Codebase list kmc / debian/2.2+dfsg-1
debian/2.2+dfsg-1

Tree @debian/2.2+dfsg-1 (Download .tar.gz)

KMC
=
KMC is a disk-based programm for counting k-mers from (possibly gzipped) FASTQ/FASTA files.
The homepage of the KMC project is http://sun.aei.polsl.pl/kmc

For accessing k-mers stored in database produced by KMC there is an API (kmc_api directory). Note that for KMC versions 0.x and 1.x dababase format differs from produced by KMC version 2.x. From version 2.2.0 API is unified for both formats and all new features/bug fixes are present only for 2.x branch (standalone API for older KMC version is not longer under development, so new version of API  should be used even for databases produced by older KMC version).

Installation
=
The following libraries come with KMC in a binary (64-bit compiled for x86 platform) form.
If your system needs other binary formats, you should put the following libraries in kmer_counter/libs:
* asmlib - for fast memcpy operation (http://www.agner.org/optimize/asmlib-instructions.pdf)
* libbzip2 - for support for bzip2-compressed input FASTQ/FASTA files (http://www.bzip.org/)
* zlib - for support for gzip-compressed input FASTQ/FASTA files (http://www.zlib.net/)

Note: asmlib is free only for non commercial purposes. If needed, you can contact the author of asmlib or compile KMC without asmlib.

If needed, you can also redefine maximal length of k-mer, which is 256 in the current version.

Note: KMC is highly optimized and spends only as many bytes for k-mer (rounded up to 8) as
necessary, so using large values of MAX_K does not affect the KMC performance for short k-mers.
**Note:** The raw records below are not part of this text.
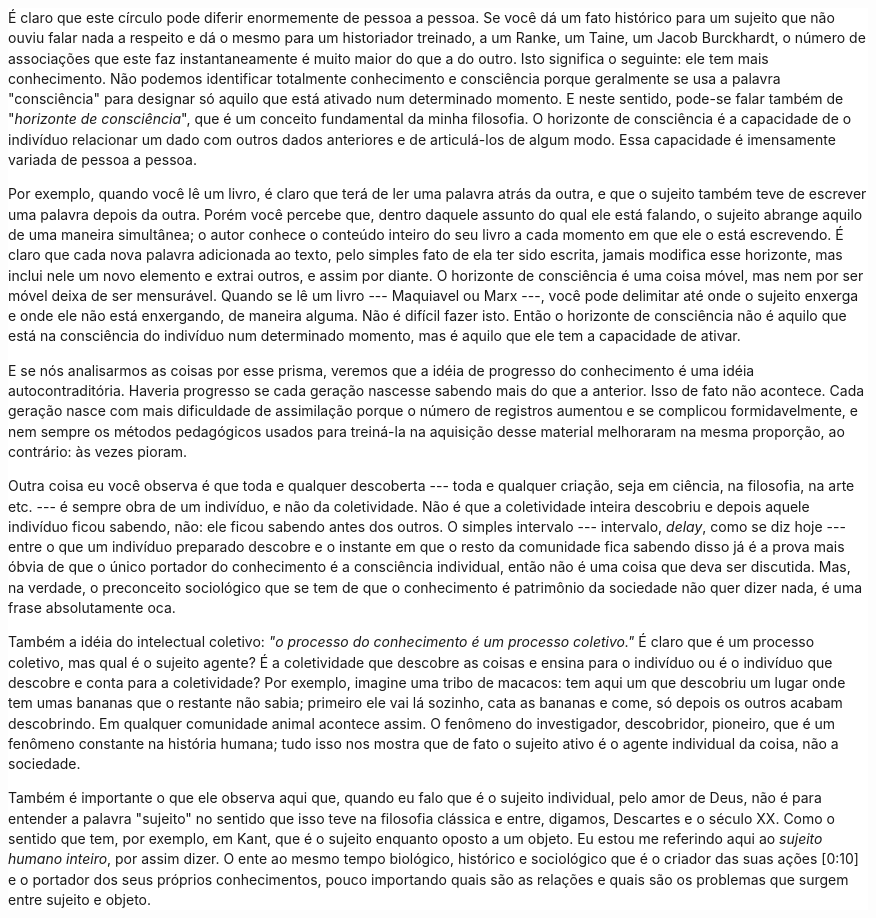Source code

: É claro que este círculo pode diferir enormemente de pessoa a pessoa. Se você dá um fato histórico para um sujeito que não ouviu falar nada a respeito e dá o mesmo para um historiador treinado, a um Ranke, um Taine, um Jacob Burckhardt, o número de associações que este faz instantaneamente é muito maior do que a do outro. Isto significa o seguinte: ele tem mais conhecimento. Não podemos identificar totalmente conhecimento e consciência porque geralmente se usa a palavra "consciência" para designar só aquilo que está ativado num determinado momento. E neste sentido, pode-se falar também de "*horizonte de consciência*", que é um conceito fundamental da minha filosofia. O horizonte de consciência é a capacidade de o indivíduo relacionar um dado com outros dados anteriores e de articulá-los de algum modo. Essa capacidade é imensamente variada de pessoa a pessoa.

Por exemplo, quando você lê um livro, é claro que terá de ler uma palavra atrás da outra, e que o sujeito também teve de escrever uma palavra depois da outra. Porém você percebe que, dentro daquele assunto do qual ele está falando, o sujeito abrange aquilo de uma maneira simultânea; o autor conhece o conteúdo inteiro do seu livro a cada momento em que ele o está escrevendo. É claro que cada nova palavra adicionada ao texto, pelo simples fato de ela ter sido escrita, jamais modifica esse horizonte, mas inclui nele um novo elemento e extrai outros, e assim por diante. O horizonte de consciência é uma coisa móvel, mas nem por ser móvel deixa de ser mensurável. Quando se lê um livro --- Maquiavel ou Marx ---, você pode delimitar até onde o sujeito enxerga e onde ele não está enxergando, de maneira alguma. Não é difícil fazer isto. Então o horizonte de consciência não é aquilo que está na consciência do indivíduo num determinado momento, mas é aquilo que ele tem a capacidade de ativar.

E se nós analisarmos as coisas por esse prisma, veremos que a idéia de progresso do conhecimento é uma idéia autocontraditória. Haveria progresso se cada geração nascesse sabendo mais do que a anterior. Isso de fato não acontece. Cada geração nasce com mais dificuldade de assimilação porque o número de registros aumentou e se complicou formidavelmente, e nem sempre os métodos pedagógicos usados para treiná-la na aquisição desse material melhoraram na mesma proporção, ao contrário: às vezes pioram.

Outra coisa eu você observa é que toda e qualquer descoberta --- toda e qualquer criação, seja em ciência, na filosofia, na arte etc. --- é sempre obra de um indivíduo, e não da coletividade. Não é que a coletividade inteira descobriu e depois aquele indivíduo ficou sabendo, não: ele ficou sabendo antes dos outros. O simples intervalo --- intervalo, *delay*, como se diz hoje --- entre o que um indivíduo preparado descobre e o instante em que o resto da comunidade fica sabendo disso já é a prova mais óbvia de que o único portador do conhecimento é a consciência individual, então não é uma coisa que deva ser discutida. Mas, na verdade, o preconceito sociológico que se tem de que o conhecimento é patrimônio da sociedade não quer dizer nada, é uma frase absolutamente oca.

Também a idéia do intelectual coletivo: *"o processo do conhecimento é um processo coletivo."* É claro que é um processo coletivo, mas qual é o sujeito agente? É a coletividade que descobre as coisas e ensina para o indivíduo ou é o indivíduo que descobre e conta para a coletividade? Por exemplo, imagine uma tribo de macacos: tem aqui um que descobriu um lugar onde tem umas bananas que o restante não sabia; primeiro ele vai lá sozinho, cata as bananas e come, só depois os outros acabam descobrindo. Em qualquer comunidade animal acontece assim. O fenômeno do investigador, descobridor, pioneiro, que é um fenômeno constante na história humana; tudo isso nos mostra que de fato o sujeito ativo é o agente individual da coisa, não a sociedade.

Também é importante o que ele observa aqui que, quando eu falo que é o sujeito individual, pelo amor de Deus, não é para entender a palavra "sujeito" no sentido que isso teve na filosofia clássica e entre, digamos, Descartes e o século XX. Como o sentido que tem, por exemplo, em Kant, que é o sujeito enquanto oposto a um objeto. Eu estou me referindo aqui ao *sujeito humano inteiro*, por assim dizer. O ente ao mesmo tempo biológico, histórico e sociológico que é o criador das suas ações \[0:10\] e o portador dos seus próprios conhecimentos, pouco importando quais são as relações e quais são os problemas que surgem entre sujeito e objeto.
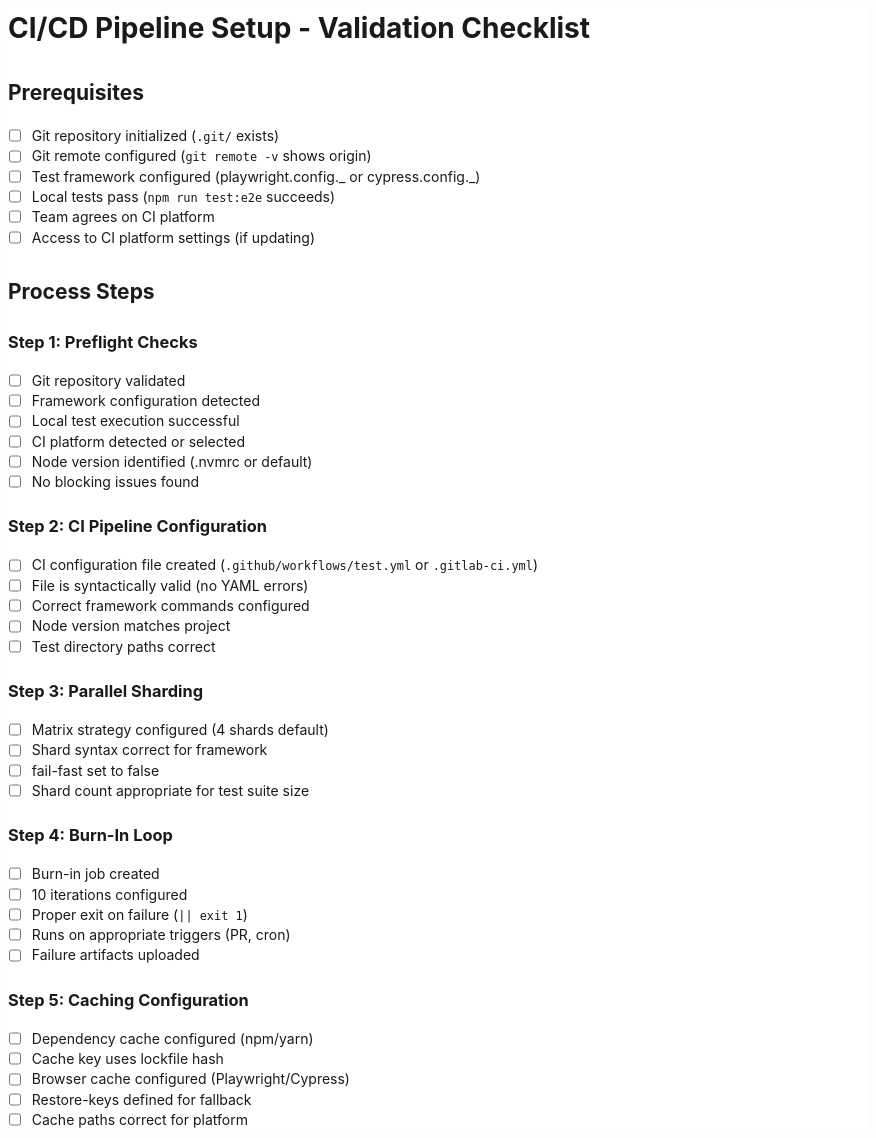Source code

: # CI/CD Pipeline Setup - Validation Checklist

## Prerequisites

- [ ] Git repository initialized (`.git/` exists)
- [ ] Git remote configured (`git remote -v` shows origin)
- [ ] Test framework configured (playwright.config._ or cypress.config._)
- [ ] Local tests pass (`npm run test:e2e` succeeds)
- [ ] Team agrees on CI platform
- [ ] Access to CI platform settings (if updating)

## Process Steps

### Step 1: Preflight Checks

- [ ] Git repository validated
- [ ] Framework configuration detected
- [ ] Local test execution successful
- [ ] CI platform detected or selected
- [ ] Node version identified (.nvmrc or default)
- [ ] No blocking issues found

### Step 2: CI Pipeline Configuration

- [ ] CI configuration file created (`.github/workflows/test.yml` or
      `.gitlab-ci.yml`)
- [ ] File is syntactically valid (no YAML errors)
- [ ] Correct framework commands configured
- [ ] Node version matches project
- [ ] Test directory paths correct

### Step 3: Parallel Sharding

- [ ] Matrix strategy configured (4 shards default)
- [ ] Shard syntax correct for framework
- [ ] fail-fast set to false
- [ ] Shard count appropriate for test suite size

### Step 4: Burn-In Loop

- [ ] Burn-in job created
- [ ] 10 iterations configured
- [ ] Proper exit on failure (`|| exit 1`)
- [ ] Runs on appropriate triggers (PR, cron)
- [ ] Failure artifacts uploaded

### Step 5: Caching Configuration

- [ ] Dependency cache configured (npm/yarn)
- [ ] Cache key uses lockfile hash
- [ ] Browser cache configured (Playwright/Cypress)
- [ ] Restore-keys defined for fallback
- [ ] Cache paths correct for platform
Some parts of KMC use C++11 features, so you need a compatible C++ compiler, e.g., gcc 4.7
or higher.

After that, you can run make to compile kmc and kmc_dump applications.
If you want to compile kmc without asmlib run:

    make DISABLE_ASMLIB=true

#####Additional infromation for MAC OS installation

For compilation under MAC OS there is makefile_mac.
Usage:

    make -f makefile_mac

There might be a need to change g++ path in makefile_mac. 
If needed we recommend install g++ with brew (http://brew.sh/). 
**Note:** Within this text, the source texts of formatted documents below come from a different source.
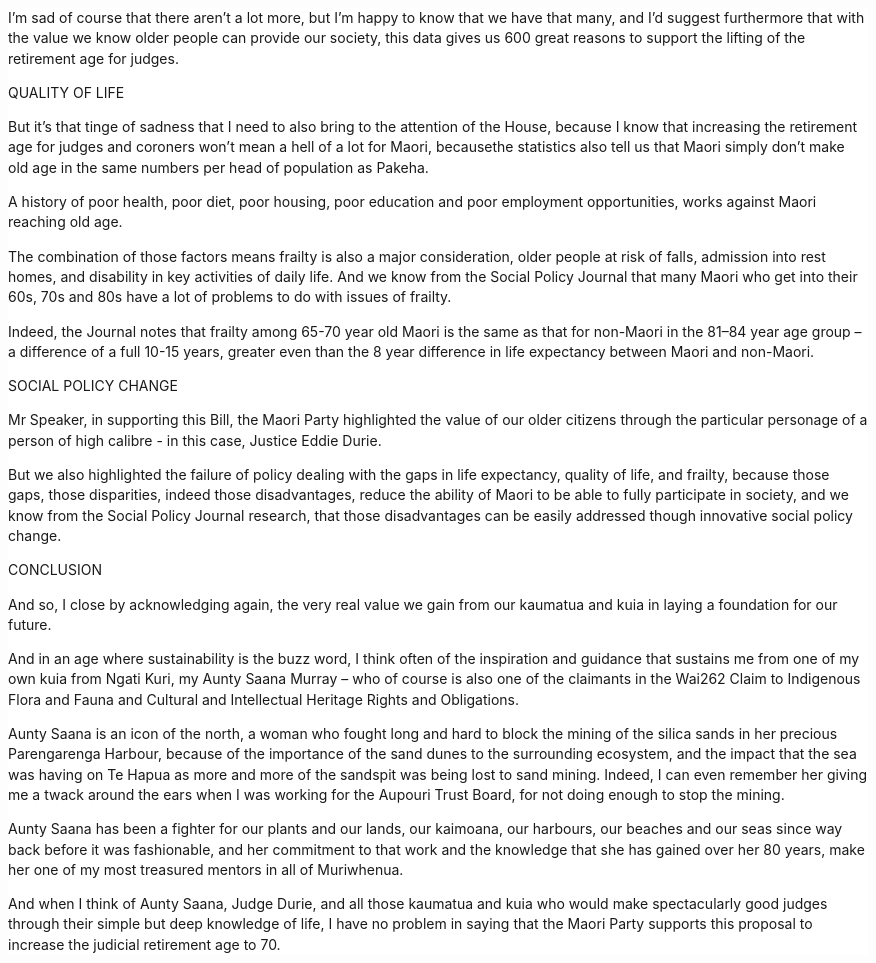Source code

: I’m sad of course that there aren’t a lot more, but I’m happy to know that we have that many, and I’d suggest furthermore that with the value we know older people can provide our society, this data gives us 600 great reasons to support the lifting of the retirement age for judges.

QUALITY OF LIFE

But it’s that tinge of sadness that I need to also bring to the attention of the House, because I know that increasing the retirement age for judges and coroners won’t mean a hell of a lot for Maori, becausethe statistics also tell us that Maori simply don’t make old age in the same numbers per head of population as Pakeha.

A history of poor health, poor diet, poor housing, poor education and poor employment opportunities, works against Maori reaching old age.

The combination of those factors means frailty is also a major consideration, older people at risk of falls, admission into rest homes, and disability in key activities of daily life. And we know from the Social Policy Journal that many Maori who get into their 60s, 70s and 80s have a lot of problems to do with issues of frailty.

Indeed, the Journal notes that frailty among 65-70 year old Maori is the same as that for non-Maori in the 81–84 year age group – a difference of a full 10-15 years, greater even than the 8 year difference in life expectancy between Maori and non-Maori.

SOCIAL POLICY CHANGE  

Mr Speaker, in supporting this Bill, the Maori Party highlighted the value of our older citizens through the particular personage of a person of high calibre - in this case, Justice Eddie Durie.

But we also highlighted the failure of policy dealing with the gaps in life expectancy, quality of life, and frailty, because those gaps, those disparities, indeed those disadvantages, reduce the ability of Maori to be able to fully participate in society, and we know from the Social Policy Journal research, that those disadvantages can be easily addressed though innovative social policy change.

CONCLUSION

And so, I close by acknowledging again, the very real value we gain from our kaumatua and kuia in laying a foundation for our future.

And in an age where sustainability is the buzz word, I think often of the inspiration and guidance that sustains me from one of my own kuia from Ngati Kuri, my Aunty Saana Murray – who of course is also one of the claimants in the Wai262 Claim to Indigenous Flora and Fauna and Cultural and Intellectual Heritage Rights and Obligations.

Aunty Saana is an icon of the north, a woman who fought long and hard to block the mining of the silica sands in her precious Parengarenga Harbour, because of the importance of the sand dunes to the surrounding ecosystem, and the impact that the sea was having on Te Hapua as more and more of the sandspit was being lost to sand mining. Indeed, I can even remember her giving me a twack around the ears when I was working for the Aupouri Trust Board, for not doing enough to stop the mining.

Aunty Saana has been a fighter for our plants and our lands, our kaimoana, our harbours, our beaches and our seas since way back before it was fashionable, and her commitment to that work and the knowledge that she has gained over her 80 years, make her one of my most treasured mentors in all of Muriwhenua.

And when I think of Aunty Saana, Judge Durie, and all those kaumatua and kuia who would make spectacularly good judges through their simple but deep knowledge of life, I have no problem in saying that the Maori Party supports this proposal to increase the judicial retirement age to 70.

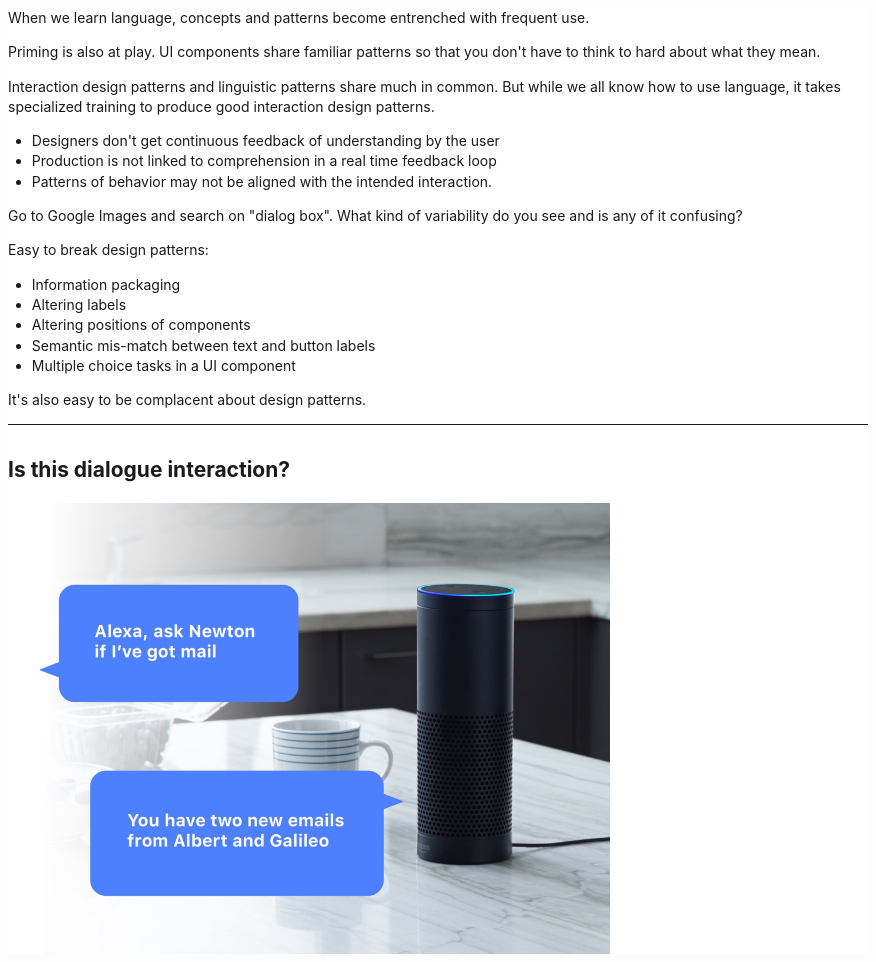 When we learn language, concepts and patterns become entrenched with frequent use.

Priming is also at play. UI components share familiar patterns so that you don't have to think to hard about what they mean.

Interaction design patterns and linguistic patterns share much in common. But while we all know how to use language, it takes specialized training to produce good interaction design patterns.

- Designers don't get continuous feedback of understanding by the user
- Production is not linked to comprehension in a real time feedback loop
- Patterns of behavior may not be aligned with the intended interaction.

Go to Google Images and search on "dialog box". What kind of variability do you see and is any of it confusing?

Easy to break design patterns:

- Information packaging
- Altering labels
- Altering positions of components
- Semantic mis-match between text and button labels
- Multiple choice tasks in a UI component

It's also easy to be complacent about design patterns.

---

## Is this dialogue interaction?

<img src="images/alexa.jpg" align="center" width="70%" height="70%">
Note that KMC creates a hundreds of temporary files, while default limit for opened files is small for under MAC OS platform.
To increase this number use following command before running KMC:

    ulimit -n 2048

Directory structure
=
 * bin           - main directory of KMC (programs after compilation will be stored here) 
 * kmer_counter  - source code of kmc program
 * kmer_counter/libs - compiled binary versions of libraries used by KMC
 * kmc_api       - C++ source codes implementing API; must be used by any program that wants to process databases produced by kmc
 * kmc_dump      - source codes of kmc_dump program listing k-mers in databases produced by kmc



Binaries
=
After compilation you will obtain two binaries:
* bin/kmc - the main program for counting k-mer occurrences
* bin/kmc_dump - the program listing k-mers in a database produced by kmc


License
=
* KMC software distributed under GNU GPL 2 licence.
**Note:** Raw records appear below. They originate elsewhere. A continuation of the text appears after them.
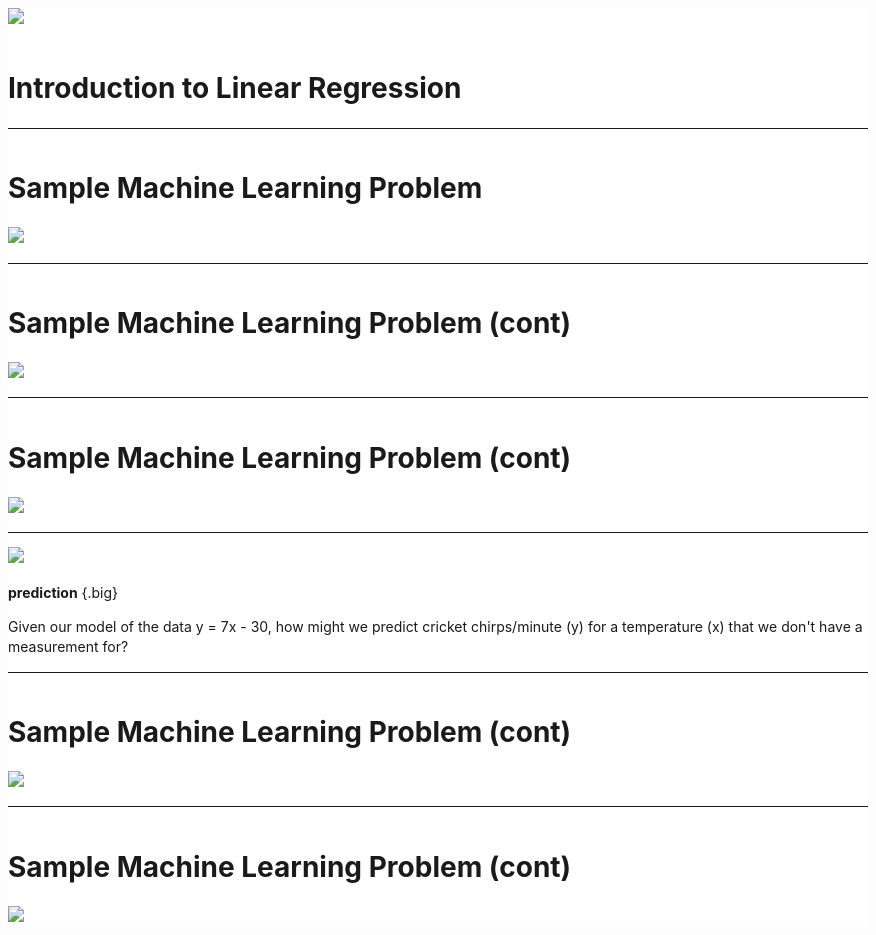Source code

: 
![](res/TTXgreen.png)

# Introduction to Linear Regression

---

# Sample Machine Learning Problem

![](res/TTXpic08.png)



---

# Sample Machine Learning Problem (cont)

![](res/TTXpic09.png)

---

# Sample Machine Learning Problem (cont)

![](res/TTXpic10.png)

---

![](res/TTXgroupchat.png) 

**prediction** {.big}

Given our model of the data y = 7x - 30, how might we predict cricket chirps/minute (y) for a temperature (x) that we don't have a measurement for?

---

# Sample Machine Learning Problem (cont)

![](res/TTXpic11.png)



---

# Sample Machine Learning Problem (cont)

![](res/TTXpic12.png)
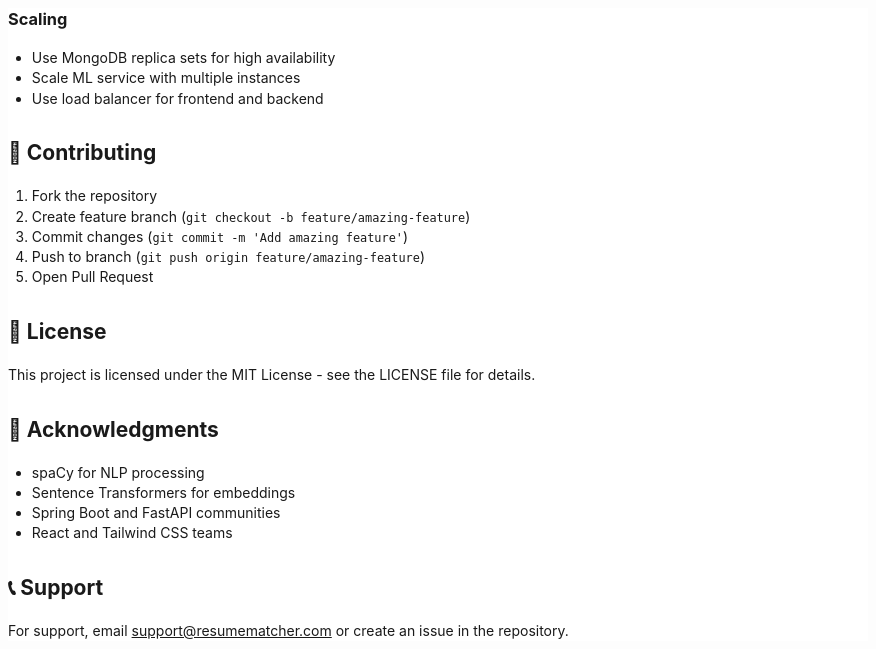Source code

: ### Scaling
- Use MongoDB replica sets for high availability
- Scale ML service with multiple instances
- Use load balancer for frontend and backend

## 🤝 Contributing

1. Fork the repository
2. Create feature branch (`git checkout -b feature/amazing-feature`)
3. Commit changes (`git commit -m 'Add amazing feature'`)
4. Push to branch (`git push origin feature/amazing-feature`)
5. Open Pull Request

## 📝 License

This project is licensed under the MIT License - see the LICENSE file for details.

## 🙏 Acknowledgments

- spaCy for NLP processing
- Sentence Transformers for embeddings
- Spring Boot and FastAPI communities
- React and Tailwind CSS teams

## 📞 Support

For support, email support@resumematcher.com or create an issue in the repository.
* libbzip2 is open-source (BSD-style license)

* gzip is free, open-source

* asmlib is under the licence GNU GPL 3 or higher 

Note: for commercial usage of asmlib follow the instructions in 'License conditions' (http://www.agner.org/optimize/asmlib-instructions.pdf) or compile KMC without asmlib.
In case of doubt, please consult the original documentations.


Warranty
=
THE SOFTWARE IS PROVIDED "AS IS", WITHOUT WARRANTY OF ANY KIND, EXPRESS OR IMPLIED,
INCLUDING BUT NOT LIMITED TO THE WARRANTIES OF MERCHANTABILITY, FITNESS FOR A PARTICULAR PURPOSE, 
TITLE AND NON-INFRINGEMENT. IN NO EVENT SHALL THE COPYRIGHT HOLDERS OR ANYONE DISTRIBUTING 
THE SOFTWARE BE LIABLE FOR ANY DAMAGES OR OTHER LIABILITY, WHETHER IN CONTRACT, TORT OR OTHERWISE, 
ARISING FROM, OUT OF OR IN CONNECTION WITH THE SOFTWARE OR THE USE OR OTHER DEALINGS IN THE SOFTWARE.